**Work to be completed**. Exactly as written, print each of the entries.

**Input**.
▼

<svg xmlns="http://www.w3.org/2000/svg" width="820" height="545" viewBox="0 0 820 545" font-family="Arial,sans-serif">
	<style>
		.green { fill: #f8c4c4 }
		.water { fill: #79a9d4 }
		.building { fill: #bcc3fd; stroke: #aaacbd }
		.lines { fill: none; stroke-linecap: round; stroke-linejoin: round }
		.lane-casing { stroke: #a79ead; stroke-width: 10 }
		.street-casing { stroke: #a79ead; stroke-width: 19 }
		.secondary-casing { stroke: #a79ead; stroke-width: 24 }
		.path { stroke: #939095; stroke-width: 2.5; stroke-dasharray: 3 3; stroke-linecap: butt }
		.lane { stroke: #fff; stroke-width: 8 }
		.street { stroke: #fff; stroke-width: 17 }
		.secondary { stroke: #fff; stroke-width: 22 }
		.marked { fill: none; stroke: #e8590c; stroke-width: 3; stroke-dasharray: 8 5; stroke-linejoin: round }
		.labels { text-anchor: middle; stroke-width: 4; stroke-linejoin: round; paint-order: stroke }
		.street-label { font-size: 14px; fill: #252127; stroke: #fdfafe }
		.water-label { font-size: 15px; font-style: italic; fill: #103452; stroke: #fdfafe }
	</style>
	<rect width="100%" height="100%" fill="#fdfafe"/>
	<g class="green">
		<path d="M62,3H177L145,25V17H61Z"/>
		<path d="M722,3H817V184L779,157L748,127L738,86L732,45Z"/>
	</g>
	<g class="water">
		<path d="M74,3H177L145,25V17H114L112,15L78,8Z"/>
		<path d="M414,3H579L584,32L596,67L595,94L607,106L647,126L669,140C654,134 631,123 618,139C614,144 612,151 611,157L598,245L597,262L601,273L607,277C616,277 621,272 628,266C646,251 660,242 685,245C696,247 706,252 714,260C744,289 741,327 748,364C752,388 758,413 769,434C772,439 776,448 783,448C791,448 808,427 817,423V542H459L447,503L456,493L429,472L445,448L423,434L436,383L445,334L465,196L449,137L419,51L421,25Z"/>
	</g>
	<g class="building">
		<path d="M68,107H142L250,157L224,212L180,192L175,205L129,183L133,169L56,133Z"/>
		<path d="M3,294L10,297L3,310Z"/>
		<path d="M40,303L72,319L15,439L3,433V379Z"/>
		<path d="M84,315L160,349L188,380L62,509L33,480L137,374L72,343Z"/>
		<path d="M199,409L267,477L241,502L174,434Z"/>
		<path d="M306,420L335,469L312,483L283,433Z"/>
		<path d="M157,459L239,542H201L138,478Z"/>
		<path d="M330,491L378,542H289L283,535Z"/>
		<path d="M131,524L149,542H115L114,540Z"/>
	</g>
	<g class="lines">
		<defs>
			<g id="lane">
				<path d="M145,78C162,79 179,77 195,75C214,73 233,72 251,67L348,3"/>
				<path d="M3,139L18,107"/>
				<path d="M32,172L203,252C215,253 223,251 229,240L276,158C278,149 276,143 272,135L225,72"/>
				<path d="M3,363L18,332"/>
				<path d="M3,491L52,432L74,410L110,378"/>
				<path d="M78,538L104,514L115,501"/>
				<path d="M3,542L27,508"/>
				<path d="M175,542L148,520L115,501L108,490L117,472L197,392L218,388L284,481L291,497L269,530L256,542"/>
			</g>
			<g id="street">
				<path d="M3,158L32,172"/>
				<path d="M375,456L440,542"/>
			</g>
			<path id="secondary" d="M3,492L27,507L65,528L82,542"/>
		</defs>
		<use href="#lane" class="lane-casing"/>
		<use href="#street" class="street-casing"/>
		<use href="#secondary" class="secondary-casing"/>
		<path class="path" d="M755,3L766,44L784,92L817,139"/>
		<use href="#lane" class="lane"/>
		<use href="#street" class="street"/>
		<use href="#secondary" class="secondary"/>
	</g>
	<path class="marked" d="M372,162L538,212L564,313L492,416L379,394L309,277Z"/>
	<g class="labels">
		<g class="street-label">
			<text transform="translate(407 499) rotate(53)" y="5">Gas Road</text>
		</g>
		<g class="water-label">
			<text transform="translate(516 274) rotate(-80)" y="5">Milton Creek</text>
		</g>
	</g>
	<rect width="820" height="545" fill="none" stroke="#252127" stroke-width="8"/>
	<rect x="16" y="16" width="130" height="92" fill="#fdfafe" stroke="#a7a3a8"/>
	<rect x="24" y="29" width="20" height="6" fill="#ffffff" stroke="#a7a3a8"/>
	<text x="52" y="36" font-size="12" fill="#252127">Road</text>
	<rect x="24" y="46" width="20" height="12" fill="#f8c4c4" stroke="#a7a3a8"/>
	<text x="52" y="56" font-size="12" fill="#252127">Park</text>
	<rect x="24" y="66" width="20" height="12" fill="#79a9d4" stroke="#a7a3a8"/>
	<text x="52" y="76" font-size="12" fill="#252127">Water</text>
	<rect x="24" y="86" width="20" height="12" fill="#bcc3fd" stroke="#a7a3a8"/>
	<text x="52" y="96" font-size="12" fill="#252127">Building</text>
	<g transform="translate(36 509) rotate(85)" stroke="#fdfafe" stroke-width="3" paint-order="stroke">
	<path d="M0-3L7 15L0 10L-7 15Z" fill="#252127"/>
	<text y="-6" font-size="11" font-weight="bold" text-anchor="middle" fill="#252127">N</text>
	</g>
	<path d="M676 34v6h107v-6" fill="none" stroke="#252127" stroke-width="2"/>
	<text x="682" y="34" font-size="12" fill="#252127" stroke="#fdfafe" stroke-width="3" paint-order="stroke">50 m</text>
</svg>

▲

**Response**.
<svg xmlns="http://www.w3.org/2000/svg" width="820" height="545" viewBox="0 0 820 545" font-family="Arial,sans-serif">
	<style>
		.green { fill: #f8c4c4 }
		.water { fill: #79a9d4 }
		.building { fill: #bcc3fd; stroke: #aaacbd }
		.lines { fill: none; stroke-linecap: round; stroke-linejoin: round }
		.lane-casing { stroke: #a79ead; stroke-width: 10 }
		.street-casing { stroke: #a79ead; stroke-width: 19 }
		.secondary-casing { stroke: #a79ead; stroke-width: 24 }
		.path { stroke: #939095; stroke-width: 2.5; stroke-dasharray: 3 3; stroke-linecap: butt }
		.lane { stroke: #fff; stroke-width: 8 }
		.street { stroke: #fff; stroke-width: 17 }
		.secondary { stroke: #fff; stroke-width: 22 }
		.marked { fill: none; stroke: #e8590c; stroke-width: 3; stroke-dasharray: 8 5; stroke-linejoin: round }
		.labels { text-anchor: middle; stroke-width: 4; stroke-linejoin: round; paint-order: stroke }
		.street-label { font-size: 14px; fill: #252127; stroke: #fdfafe }
		.water-label { font-size: 15px; font-style: italic; fill: #103452; stroke: #fdfafe }
	</style>
	<rect width="100%" height="100%" fill="#fdfafe"/>
	<g class="green">
		<path d="M62,3H177L145,25V17H61Z"/>
		<path d="M722,3H817V184L779,157L748,127L738,86L732,45Z"/>
	</g>
	<g class="water">
		<path d="M74,3H177L145,25V17H114L112,15L78,8Z"/>
		<path d="M414,3H579L584,32L596,67L595,94L607,106L647,126L669,140C654,134 631,123 618,139C614,144 612,151 611,157L598,245L597,262L601,273L607,277C616,277 621,272 628,266C646,251 660,242 685,245C696,247 706,252 714,260C744,289 741,327 748,364C752,388 758,413 769,434C772,439 776,448 783,448C791,448 808,427 817,423V542H459L447,503L456,493L429,472L445,448L423,434L436,383L445,334L465,196L449,137L419,51L421,25Z"/>
	</g>
	<g class="building">
		<path d="M68,107H142L250,157L224,212L180,192L175,205L129,183L133,169L56,133Z"/>
		<path d="M3,294L10,297L3,310Z"/>
		<path d="M40,303L72,319L15,439L3,433V379Z"/>
		<path d="M84,315L160,349L188,380L62,509L33,480L137,374L72,343Z"/>
		<path d="M199,409L267,477L241,502L174,434Z"/>
		<path d="M306,420L335,469L312,483L283,433Z"/>
		<path d="M157,459L239,542H201L138,478Z"/>
		<path d="M330,491L378,542H289L283,535Z"/>
		<path d="M131,524L149,542H115L114,540Z"/>
	</g>
	<g class="lines">
		<defs>
			<g id="lane">
				<path d="M145,78C162,79 179,77 195,75C214,73 233,72 251,67L348,3"/>
				<path d="M3,139L18,107"/>
				<path d="M32,172L203,252C215,253 223,251 229,240L276,158C278,149 276,143 272,135L225,72"/>
				<path d="M3,363L18,332"/>
				<path d="M3,491L52,432L74,410L110,378"/>
				<path d="M78,538L104,514L115,501"/>
				<path d="M3,542L27,508"/>
				<path d="M175,542L148,520L115,501L108,490L117,472L197,392L218,388L284,481L291,497L269,530L256,542"/>
			</g>
			<g id="street">
				<path d="M3,158L32,172"/>
				<path d="M375,456L440,542"/>
			</g>
			<path id="secondary" d="M3,492L27,507L65,528L82,542"/>
		</defs>
		<use href="#lane" class="lane-casing"/>
		<use href="#street" class="street-casing"/>
		<use href="#secondary" class="secondary-casing"/>
		<path class="path" d="M755,3L766,44L784,92L817,139"/>
		<use href="#lane" class="lane"/>
		<use href="#street" class="street"/>
		<use href="#secondary" class="secondary"/>
	</g>
	<path class="marked" d="M372,162L538,212L564,313L492,416L379,394L309,277Z"/>
	<g class="labels">
		<g class="street-label">
			<text transform="translate(407 499) rotate(53)" y="5">Gas Road</text>
		</g>
		<g class="water-label">
			<text transform="translate(516 274) rotate(-80)" y="5">Milton Creek</text>
		</g>
	</g>
	<rect width="820" height="545" fill="none" stroke="#252127" stroke-width="8"/>
	<rect x="16" y="16" width="130" height="92" fill="#fdfafe" stroke="#a7a3a8"/>
	<rect x="24" y="29" width="20" height="6" fill="#ffffff" stroke="#a7a3a8"/>
	<text x="52" y="36" font-size="12" fill="#252127">Road</text>
	<rect x="24" y="46" width="20" height="12" fill="#f8c4c4" stroke="#a7a3a8"/>
	<text x="52" y="56" font-size="12" fill="#252127">Park</text>
	<rect x="24" y="66" width="20" height="12" fill="#79a9d4" stroke="#a7a3a8"/>
	<text x="52" y="76" font-size="12" fill="#252127">Water</text>
	<rect x="24" y="86" width="20" height="12" fill="#bcc3fd" stroke="#a7a3a8"/>
	<text x="52" y="96" font-size="12" fill="#252127">Building</text>
	<g transform="translate(36 509) rotate(85)" stroke="#fdfafe" stroke-width="3" paint-order="stroke">
	<path d="M0-3L7 15L0 10L-7 15Z" fill="#252127"/>
	<text y="-6" font-size="11" font-weight="bold" text-anchor="middle" fill="#252127">N</text>
	</g>
	<path d="M676 34v6h107v-6" fill="none" stroke="#252127" stroke-width="2"/>
	<text x="682" y="34" font-size="12" fill="#252127" stroke="#fdfafe" stroke-width="3" paint-order="stroke">50 m</text>
</svg>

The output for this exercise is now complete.